There is evidence to suggest there is a ‘system’ of factors influencing truck crashes. AAP/Perry Duffin

Don’t just blame the driver – there’s more than one cause of fatal truck crashes

Recent truck driver fatalities in New South Wales and a call for action by Toll managing director Michael Byrne have refocused attention on the safety of Australia’s road transport industry.

Truck crashes are often blamed on drivers. This point is well-illustrated in more than 400 investigations into serious crashes in Australia that largely focus on driver characteristics (like gender and age) and behaviour (like speed and fatigue). This is mirrored in other research: the primary focus of crash causation has been on identifying the role of unsafe driver behaviours, such as inappropriate speed, fatigue and drug use.

The problem with this approach is that it does not identify the full range of factors contributing to crashes, and limits our opportunity to learn from crashes and improve safety in the industry. So, a rethink in the approach to road freight transport safety is urgently required to reduce fatalities and injuries.

Further reading: Rethinking the causes of road trauma: society’s problems must share the blame

Why current approaches fall short

Major safety audits in the Australian truck industry have identified a large number of work system failures. For example, multiple organisational factors were identified as contributing to the fatal crash of a fuel tanker operated by Cootes Transport in 2009.

While truck rollovers often are blamed on individual drivers, cases such as this illustrate that road transport organisations play a significant role in such crashes.

Prevention efforts in the transport industry are also driver-focused. Fatigue management is a good example. The core of the laws for fatigue management requires that a driver must not drive a fatigue-regulated heavy vehicle on a road while impaired by fatigue. This implies that fatigue is primarily a problem with the driver, rather than a work system that encourages drivers to operate a vehicle while fatigued.

Research has documented clearly the strong incentives, driven by market pressures and pay schedules, for drivers to engage in dangerous driving behaviours. So, the industry, regulators and government are currently overlooking the causes of crashes in their prevention efforts.

Further reading: The ‘fatal five’ causes of road trauma: who’s in control?

Toward a systems thinking approach

A rethink in the approach to road freight transport safety requires a shift from the driver-focused approach to a systems-thinking approach.

A systems-thinking approach is underpinned by the idea that road freight transport crashes are caused by multiple, interacting factors within the system. Driver error is seen as the outcome of the interactions between these factors – and not as a cause of crashes.

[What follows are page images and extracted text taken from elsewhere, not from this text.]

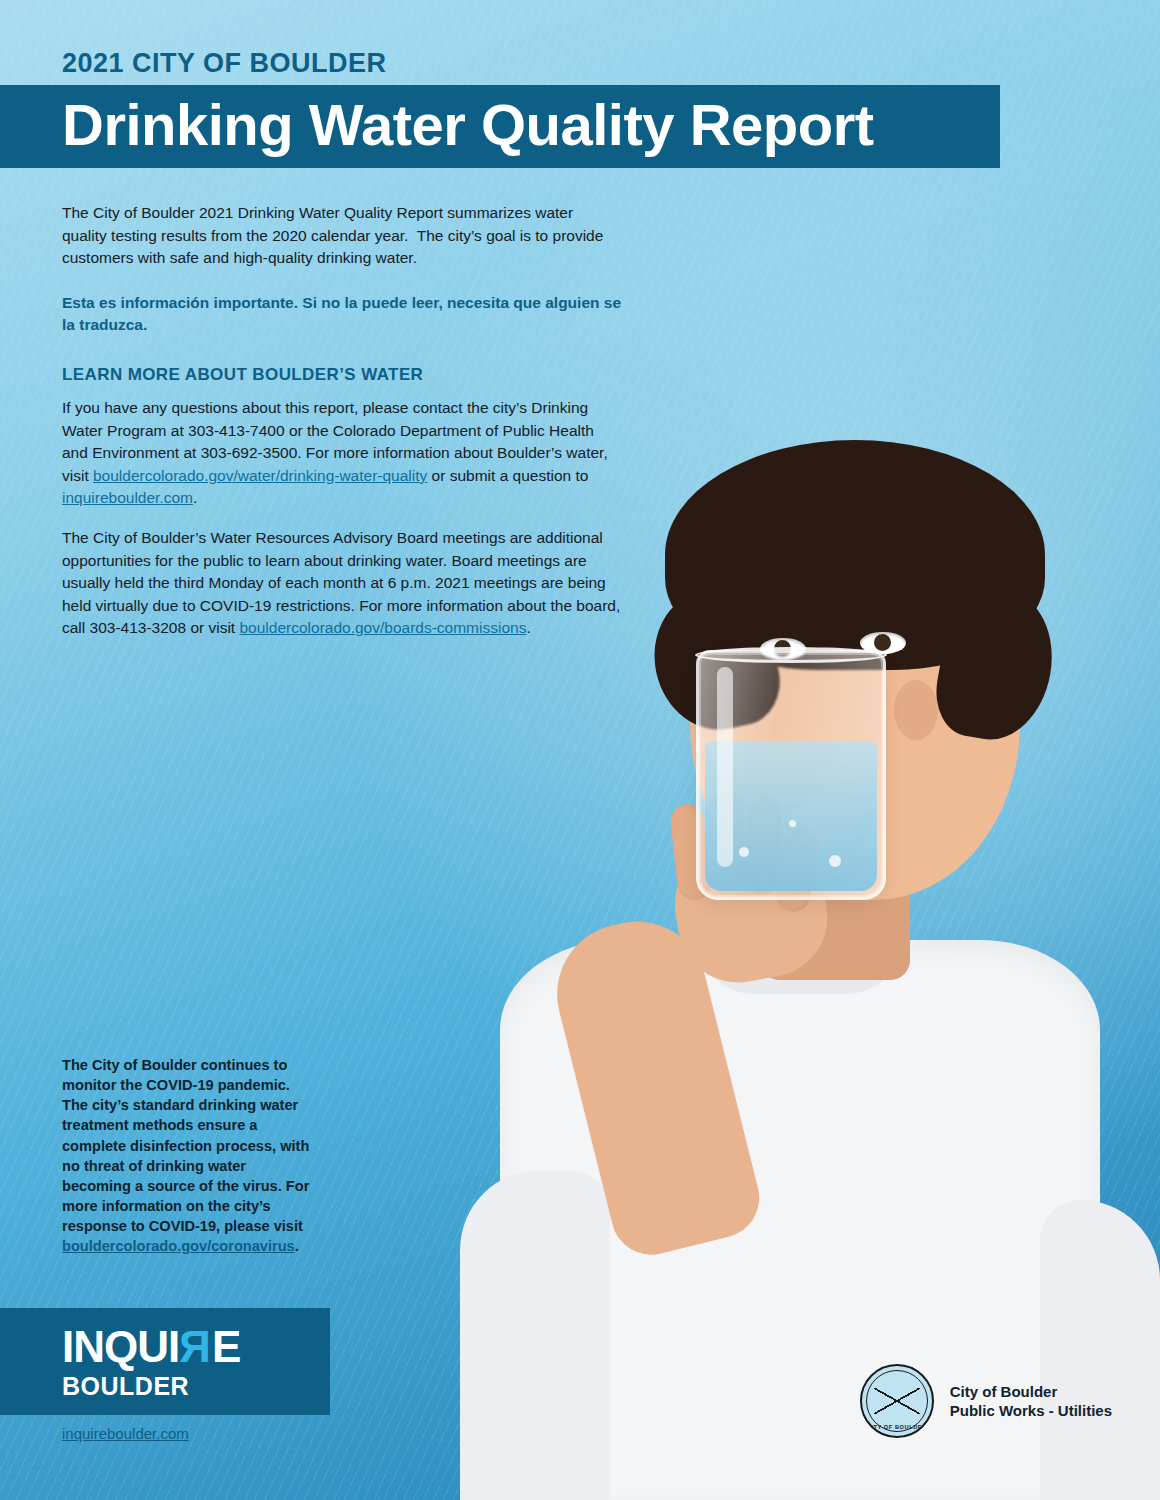2021 City of Boulder
Drinking Water Quality Report
The City of Boulder 2021 Drinking Water Quality Report summarizes water quality testing results from the 2020 calendar year. The city’s goal is to provide customers with safe and high-quality drinking water.
Esta es información importante. Si no la puede leer, necesita que alguien se la traduzca.
Learn more about Boulder’s water
If you have any questions about this report, please contact the city’s Drinking Water Program at 303-413-7400 or the Colorado Department of Public Health and Environment at 303-692-3500. For more information about Boulder’s water, visit bouldercolorado.gov/water/drinking-water-quality or submit a question to inquireboulder.com.
The City of Boulder’s Water Resources Advisory Board meetings are additional opportunities for the public to learn about drinking water. Board meetings are usually held the third Monday of each month at 6 p.m. 2021 meetings are being held virtually due to COVID-19 restrictions. For more information about the board, call 303-413-3208 or visit bouldercolorado.gov/boards-commissions.
The City of Boulder continues to monitor the COVID-19 pandemic. The city’s standard drinking water treatment methods ensure a complete disinfection process, with no threat of drinking water becoming a source of the virus. For more information on the city’s response to COVID-19, please visit bouldercolorado.gov/coronavirus.
INQUIRE
BOULDER
inquireboulder.com
CITY OF BOULDER
City of Boulder
Public Works - Utilities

To maintain control over safety, the decisions and actions of government, regulatory bodies and road freight transport management must be informed by accurate information on the actual working conditions and the interacting factors influencing driver behaviour.

Our study of the road freight transportation system drew on contemporary knowledge about crash causation in road transport more generally, and in other safety-critical domains. We examined 21 publicly available Australian coronial inquest reports into truck crashes between 2004 and 2014.

Our study found these reports clearly identified the role of government, regulatory bodies, road safety authorities, the supply chain, freight companies, and freight drivers in crash causation. However, their recommendations were predominantly focused on fixing isolated components in the system, such as the decision-making of drivers and speed.

A new approach to investigating truck crashes is urgently required to help shift the focus during crash investigations from driver behaviour onto the work system and beyond – to the supply chain, regulatory bodies, and government agencies.

We need to stop blaming and start reforming the transportation industry using a systems-thinking approach. To do this, we need to design the methods and tools to collect the right data so that prevention efforts target the right elements in the transportation system – not just the truck driver or other road users. This should include developing an Australia-wide freight crash reporting and analysis system that is underpinned by systems thinking.

This is the responsibility of all parties in the transportation system. The safety of road users matters, and the status quo of focusing on drivers alone is a hindrance to achieving safer roads.